Town To Advise on YMCA Landscape Screening After Neighbor Complains


Screening between New Canaan YMCA and Putnam Road. Image courtesy of town staff, August 2023

Town officials are reviewing the landscape screening between the New Canaan YMCA and a neighbor, after the latter filed a complaint that the South Avenue organization is out of compliance with its Special Permit requirements.

Putnam Road resident Roger Williams said in an Aug. 23 letter to the Planning & Zoning Commission that in nearly 30 years he’s seen the Y grow its program and facility significantly.

“What was a successful local YMCA when we moved in has become a very large regional YMCA, especially with the closures of the Stamford YMCA and Norwalk YMCA facilities,” Williams said in the letter. “Each time the Y has requested its expansions, they promised to install landscaping and screening and to maintain both to lessen its impact on the neighbors. Which it did. However, in all cases, they have not maintained that promised screening and/or landscaping and that is the issue. The neighbors universally state that the ‘Y does not keep its promises.’ ” 

Williams details the terms of past landscaping plans and current state of the buffer area, and concludes: “We are not asking the Y to reduce its members, its hours, or anything else, we understand we lost that fight. But we are asking them to honor their agreement to maintain the screening that they promised as consideration for their expansion efforts. These were compromises that we were asked to accept. Please don’t ask us to compromise yet again. It is clear the Y will only do what the town tells them to do and we ask for your help in enforcing the agreements. The best way to see this is to walk along Putnam.”

The matter came before P&Z during the administrative actions agenda item at its regular meeting Tuesday, held at Town Hall and via videoconference.

Town Planner Sarah Carey said that after walking and photographing the area herself, she felt the screening in place was adequate—however, Carey added that she wanted input from the Commission.

Citing a 2006 stipulation for a YMCA expansion (the language is similar to what’s included in a subsequent condition from a 2014 expansion), Carey said, “I think the main question is, and as the regulation reads, ‘any shrubs or trees that are planted or transplanted shall be replaced in kind upon death, if required for screening as determined by the Planning and Zoning Commission in their sole discretion.’ ”

P&Z member John Kriz noted that some areas of screening between Y and Williams’s property appear to have gaps.

“The idea of screening is you have a blockage and here we have some, but not all,” Kriz said.

He added, “There are a few missing bits. So I would look at if there are bushes and trees that were supposed to have been planted and for some reason are not there anymore. And the lack of that plant material is creating a gap. They need to be reinstalled.”

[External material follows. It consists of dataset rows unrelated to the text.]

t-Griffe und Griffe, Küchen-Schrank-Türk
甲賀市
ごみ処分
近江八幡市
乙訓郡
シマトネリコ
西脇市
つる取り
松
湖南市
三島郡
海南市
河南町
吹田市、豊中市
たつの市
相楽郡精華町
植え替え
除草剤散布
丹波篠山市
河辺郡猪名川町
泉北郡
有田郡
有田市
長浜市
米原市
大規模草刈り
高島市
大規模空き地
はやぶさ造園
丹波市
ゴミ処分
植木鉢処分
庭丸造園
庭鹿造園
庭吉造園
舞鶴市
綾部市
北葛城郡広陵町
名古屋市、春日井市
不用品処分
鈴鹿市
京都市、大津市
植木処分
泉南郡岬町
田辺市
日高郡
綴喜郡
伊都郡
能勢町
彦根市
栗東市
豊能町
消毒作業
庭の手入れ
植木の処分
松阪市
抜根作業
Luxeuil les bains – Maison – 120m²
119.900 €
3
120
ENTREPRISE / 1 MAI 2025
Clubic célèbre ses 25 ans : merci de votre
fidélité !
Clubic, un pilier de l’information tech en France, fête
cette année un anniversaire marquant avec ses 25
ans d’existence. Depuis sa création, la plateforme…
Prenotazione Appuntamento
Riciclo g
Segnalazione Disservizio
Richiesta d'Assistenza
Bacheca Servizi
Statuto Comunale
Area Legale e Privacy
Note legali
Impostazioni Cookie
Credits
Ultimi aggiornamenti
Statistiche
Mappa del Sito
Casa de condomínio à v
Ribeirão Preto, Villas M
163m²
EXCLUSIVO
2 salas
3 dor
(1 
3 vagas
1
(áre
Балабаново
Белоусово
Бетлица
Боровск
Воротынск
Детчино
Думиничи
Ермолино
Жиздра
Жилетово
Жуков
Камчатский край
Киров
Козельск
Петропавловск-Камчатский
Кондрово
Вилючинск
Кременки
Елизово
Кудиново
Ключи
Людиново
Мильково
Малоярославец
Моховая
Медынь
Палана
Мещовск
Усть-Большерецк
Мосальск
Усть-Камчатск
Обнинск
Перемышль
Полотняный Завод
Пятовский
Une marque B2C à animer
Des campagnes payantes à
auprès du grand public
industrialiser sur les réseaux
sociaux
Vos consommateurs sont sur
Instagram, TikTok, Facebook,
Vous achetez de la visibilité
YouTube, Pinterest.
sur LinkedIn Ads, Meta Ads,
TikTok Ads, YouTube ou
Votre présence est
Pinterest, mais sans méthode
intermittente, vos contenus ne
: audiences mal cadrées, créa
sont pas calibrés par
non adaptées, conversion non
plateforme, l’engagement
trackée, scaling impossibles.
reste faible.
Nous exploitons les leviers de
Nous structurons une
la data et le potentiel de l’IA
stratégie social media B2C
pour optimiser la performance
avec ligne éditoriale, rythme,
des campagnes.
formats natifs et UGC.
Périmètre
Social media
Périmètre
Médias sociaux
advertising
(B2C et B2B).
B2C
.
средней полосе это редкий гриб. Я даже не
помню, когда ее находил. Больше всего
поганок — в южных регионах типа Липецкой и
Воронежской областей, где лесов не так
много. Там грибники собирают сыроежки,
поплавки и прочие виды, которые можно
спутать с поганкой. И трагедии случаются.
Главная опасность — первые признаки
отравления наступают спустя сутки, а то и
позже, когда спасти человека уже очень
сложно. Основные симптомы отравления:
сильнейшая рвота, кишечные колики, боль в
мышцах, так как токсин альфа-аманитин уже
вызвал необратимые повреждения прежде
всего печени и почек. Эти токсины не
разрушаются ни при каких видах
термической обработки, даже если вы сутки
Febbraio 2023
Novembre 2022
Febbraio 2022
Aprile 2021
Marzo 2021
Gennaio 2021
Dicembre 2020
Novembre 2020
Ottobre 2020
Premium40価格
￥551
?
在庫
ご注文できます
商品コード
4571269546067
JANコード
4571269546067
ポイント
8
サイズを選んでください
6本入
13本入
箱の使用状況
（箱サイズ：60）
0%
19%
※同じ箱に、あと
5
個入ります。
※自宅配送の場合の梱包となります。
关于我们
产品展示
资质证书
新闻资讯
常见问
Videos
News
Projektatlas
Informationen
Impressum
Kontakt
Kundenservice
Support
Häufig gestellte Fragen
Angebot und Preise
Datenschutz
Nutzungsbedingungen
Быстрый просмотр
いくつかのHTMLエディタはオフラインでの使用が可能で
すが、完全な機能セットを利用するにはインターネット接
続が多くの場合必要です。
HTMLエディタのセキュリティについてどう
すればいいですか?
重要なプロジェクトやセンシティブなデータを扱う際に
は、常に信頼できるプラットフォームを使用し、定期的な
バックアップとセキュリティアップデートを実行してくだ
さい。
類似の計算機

P&Z Chair Dan Radman referred to Williams’s letter where specific trees were removed after they were deemed dying and unsafe “but they [the Y] have never replaced them.”

“If that’s indeed the case from the 2006 approved plan, then they should be replaced,” Radman said.

Carey asked for clarification whether all 12 need to be replaced “or if six are going to fill the gap, six is fine.”

Radman said, “I think you just need to fill the gap. Obviously, since then, those trees have matured. So they’ve gotten bigger and thicker. So the intent is to fill the gap. He also brought up some low ground cover planting areas and planting beds—that needs to be cleaned up. I think that’s a simple request. That’s more of an aesthetic issue, not necessarily a screening issue. The Y should take care of that and maintain that area.”

Kriz suggested that Carey “come up with a suggested planting plan” for the area.

“I want to also be on the record that I’m very pleased that these things are being looked at more diligently by staff,” Kriz added. “I think this is very good because we want to ensure things are enforced and so good on you. We should continue to do this.”

Carey said she would work on a recommended planting plan for the Commission’s Sept. 26 meeting.

“I’ll come back next month with a suggestion and we’ll, we’ll go from there and we’ll coordinate with the Y as needed,” she said.